Curiously, the present case initially showed sinus bradycardia, a low ectopic atrial rhythm, sinus bradycardia, and junctional escape beats. Rhythm disturbances in ACS are common [8]. The pathogenesis is not known, although several possible mechanisms have been postulated, including ischemia due to the release of products of tissue breakdowns and either direct or reflex cholinergic suppression of sinus node activity. Most are transient and reversible even in the absence of reperfusion, possibly related to the sinoatrial node susceptibility to ischemia and resistance to necrosis. Although certain atrial rhythms can mimic an inferior wall ST-elevation myocardial infarction, the transient evolution and the findings in the coronary angiography suggest that it represents an epiphenomenon of sinus node ischemia, explained by the nodal irrigation through the branches of the RCA and LCX [9,10].
Conclusions
The Aslanger pattern, despite not fulfilling the standard definition of ST elevation, represents an acute occlusion of the RCA and LCX, with multivessel disease.
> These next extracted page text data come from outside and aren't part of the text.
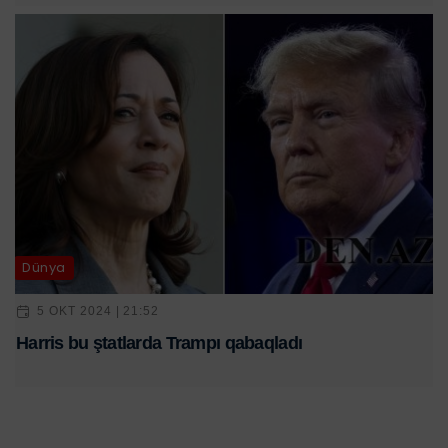
Dünya
5 OKT 2024 | 21:52
Harris bu ştatlarda Trampı qabaqladı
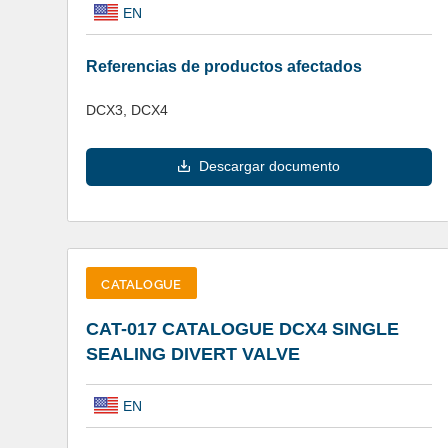
EN
Referencias de productos afectados
DCX3, DCX4
Descargar documento
CATALOGUE
CAT-017 CATALOGUE DCX4 SINGLE
SEALING DIVERT VALVE
EN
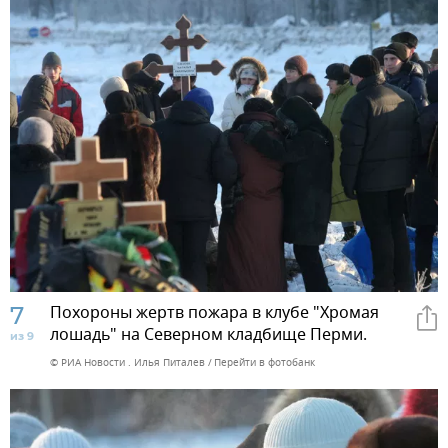
7
Похороны жертв пожара в клубе "Хромая
лошадь" на Северном кладбище Перми.
из 9
© РИА Новости . Илья Питалев
Перейти в фотобанк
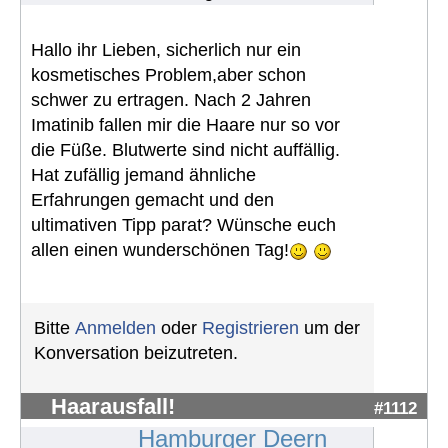
Hallo ihr Lieben, sicherlich nur ein
kosmetisches Problem,aber schon
schwer zu ertragen. Nach 2 Jahren
Imatinib fallen mir die Haare nur so vor
die Füße. Blutwerte sind nicht auffällig.
Hat zufällig jemand ähnliche
Erfahrungen gemacht und den
ultimativen Tipp parat? Wünsche euch
allen einen wunderschönen Tag!
Bitte
Anmelden
oder
Registrieren
um der
Konversation beizutreten.
Haarausfall!
#1112
Hamburger Deern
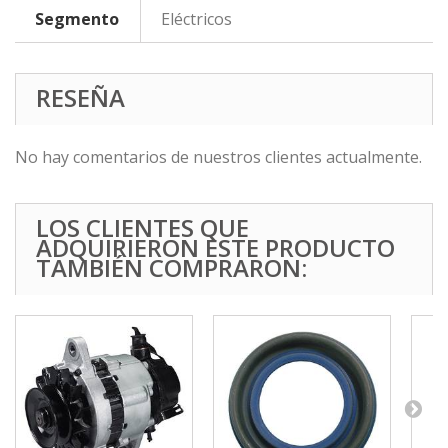
Segmento
Eléctricos
RESEÑA
No hay comentarios de nuestros clientes actualmente.
LOS CLIENTES QUE
ADQUIRIERON ESTE PRODUCTO
TAMBIÉN COMPRARON:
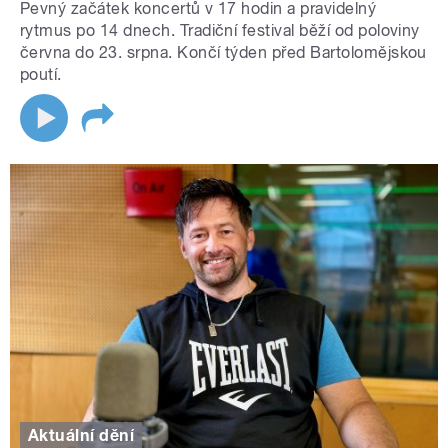
Pevný začátek koncertů v 17 hodin a pravidelný
rytmus po 14 dnech. Tradiční festival běží od poloviny
června do 23. srpna. Končí týden před Bartolomějskou
poutí.
Aktuální dění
This specific electrocardiographic pattern consists of elevation of the ST segment in lead III, but not in II or AVF, ST depression in V4-V6 with positive T waves, and ST elevation in lead V1 greater than that in V2.
This ECG pattern is suggestive of acute coronary occlusion involving the inferior wall, with at least one critical stable coronary lesion in the rest of the arteries not related to the infarction artery. Early identification will impact decision-making in patients with the Aslanger pattern, leading to rapid revascularization and an even better prognosis.